The U.S. has earned the sorry distinction of having the highest level of income inequality of any developed country. The problem has become significantly more pronounced over the last half-century -- a period when earnings for the richest Americans grew significantly while the government cut their marginal tax rates. In a ranking of all countries by levels of income inequality, we're now in the bottom third -- more equal than Bulgaria and Uruguay, but less equal than the Philippines and Cameroon, and way behind the most equal country, Sweden. In 1965, U.S. CEOs made on average 20 times more than an average worker; they now make 273 times more. These kinds of disparities threaten our future, and we should work to reduce them.

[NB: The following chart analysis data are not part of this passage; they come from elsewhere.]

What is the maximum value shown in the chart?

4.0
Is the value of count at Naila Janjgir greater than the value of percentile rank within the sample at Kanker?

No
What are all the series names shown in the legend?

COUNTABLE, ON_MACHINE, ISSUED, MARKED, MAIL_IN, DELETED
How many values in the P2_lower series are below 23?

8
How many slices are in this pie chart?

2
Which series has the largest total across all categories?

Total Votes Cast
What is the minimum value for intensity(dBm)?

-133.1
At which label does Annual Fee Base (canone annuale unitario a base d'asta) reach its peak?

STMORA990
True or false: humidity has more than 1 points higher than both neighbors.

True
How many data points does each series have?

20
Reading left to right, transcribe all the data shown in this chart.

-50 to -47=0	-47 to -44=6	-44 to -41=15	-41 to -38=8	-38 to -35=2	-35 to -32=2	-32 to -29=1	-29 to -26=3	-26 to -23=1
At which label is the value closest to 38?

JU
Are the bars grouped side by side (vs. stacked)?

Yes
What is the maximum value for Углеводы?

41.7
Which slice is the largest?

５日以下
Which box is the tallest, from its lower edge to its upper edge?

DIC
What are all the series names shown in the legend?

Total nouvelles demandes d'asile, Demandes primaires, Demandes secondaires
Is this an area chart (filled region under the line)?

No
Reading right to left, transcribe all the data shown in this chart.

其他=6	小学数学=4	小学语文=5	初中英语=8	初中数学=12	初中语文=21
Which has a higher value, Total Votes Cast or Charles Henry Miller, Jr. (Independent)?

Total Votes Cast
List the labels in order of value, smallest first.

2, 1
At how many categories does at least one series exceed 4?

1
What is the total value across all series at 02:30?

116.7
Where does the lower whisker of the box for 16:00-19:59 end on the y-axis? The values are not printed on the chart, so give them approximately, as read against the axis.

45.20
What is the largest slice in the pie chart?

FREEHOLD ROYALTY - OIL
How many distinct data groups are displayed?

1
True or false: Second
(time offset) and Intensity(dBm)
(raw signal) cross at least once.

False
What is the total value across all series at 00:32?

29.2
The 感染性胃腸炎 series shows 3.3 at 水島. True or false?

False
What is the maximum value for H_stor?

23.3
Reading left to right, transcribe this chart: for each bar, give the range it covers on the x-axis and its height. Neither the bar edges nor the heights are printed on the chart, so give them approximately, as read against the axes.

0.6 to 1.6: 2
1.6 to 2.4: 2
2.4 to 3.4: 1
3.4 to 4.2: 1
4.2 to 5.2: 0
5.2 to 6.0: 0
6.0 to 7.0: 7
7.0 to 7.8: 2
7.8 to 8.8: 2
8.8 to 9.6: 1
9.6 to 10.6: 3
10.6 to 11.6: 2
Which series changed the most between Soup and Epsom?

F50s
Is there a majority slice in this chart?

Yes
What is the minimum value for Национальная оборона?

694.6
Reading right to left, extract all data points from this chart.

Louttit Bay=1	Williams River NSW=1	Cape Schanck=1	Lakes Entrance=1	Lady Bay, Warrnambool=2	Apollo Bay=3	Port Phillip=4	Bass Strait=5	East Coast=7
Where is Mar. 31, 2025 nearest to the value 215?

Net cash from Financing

One change in particular would make a big difference in reducing inequality: Paying people better. At $7.25, the federal minimum wage lags significantly behind countries like France, Canada, and the U.K. -- not to mention Australia, where minimum wage workers earn $16.88 per hour. In many countries, the minimum wage is much closer to the median wage than it is in the U.S.: Here, the minimum wage equals only 40 percent of the median wage, but France's minimum wage, for example, is equal to 60 percent of the median wage. Even though these numbers shift slightly when you factor in purchasing power, more and more low-wage workers in the U.S. are unable to get out of poverty. Efforts to raise the minimum wage are catching on at the state and local level across the country, and we should help make that happen in more locales.
Paid sick and family leave
Low wages aren't the only issue U.S. workers are grappling with; inadequate -- or nonexistent -- benefits are a problem, too. Take paid sick leave: Catch a nasty flu bug and need to take some days off to recover? The U.S. is one of only a few highly developed countries where that time off is often unpaid; nearly 40 million workers in the U.S. can't access paid sick days. The situation with paid family leave is equally distressing: The U.S. is near the bottom of the pack in allowing workers paid time off to take care of a new baby or sick relative. The law doesn't require employers to offer paid family leave, and only 11 percent of private sector workers have access to it. These languishing standards are harmful for the long-term health of our families, businesses and economy, and they need to change.
It's no secret that the U.S. health care system is a mess. We pay much more than other countries do per capita -- and yet we're ranked last among wealthy nations when it comes to "efficiency, equity and outcomes," according to the World Health Organization. The major difference between us and them? Universal health care. It's important to remember that despite the intense political battles over our new health care reform, 30 million Americans still will not have coverage under Obamacare. Inadequate health care means not only that individuals and family suffers; it means that businesses lose productivity and our overall economy becomes less efficient.
To me, patriotism isn't just about celebrating our strengths; it's also about getting real about where we can -- and must -- do better. It's about recognizing the potential of our great nation and reflecting on what we can do to make it greater still.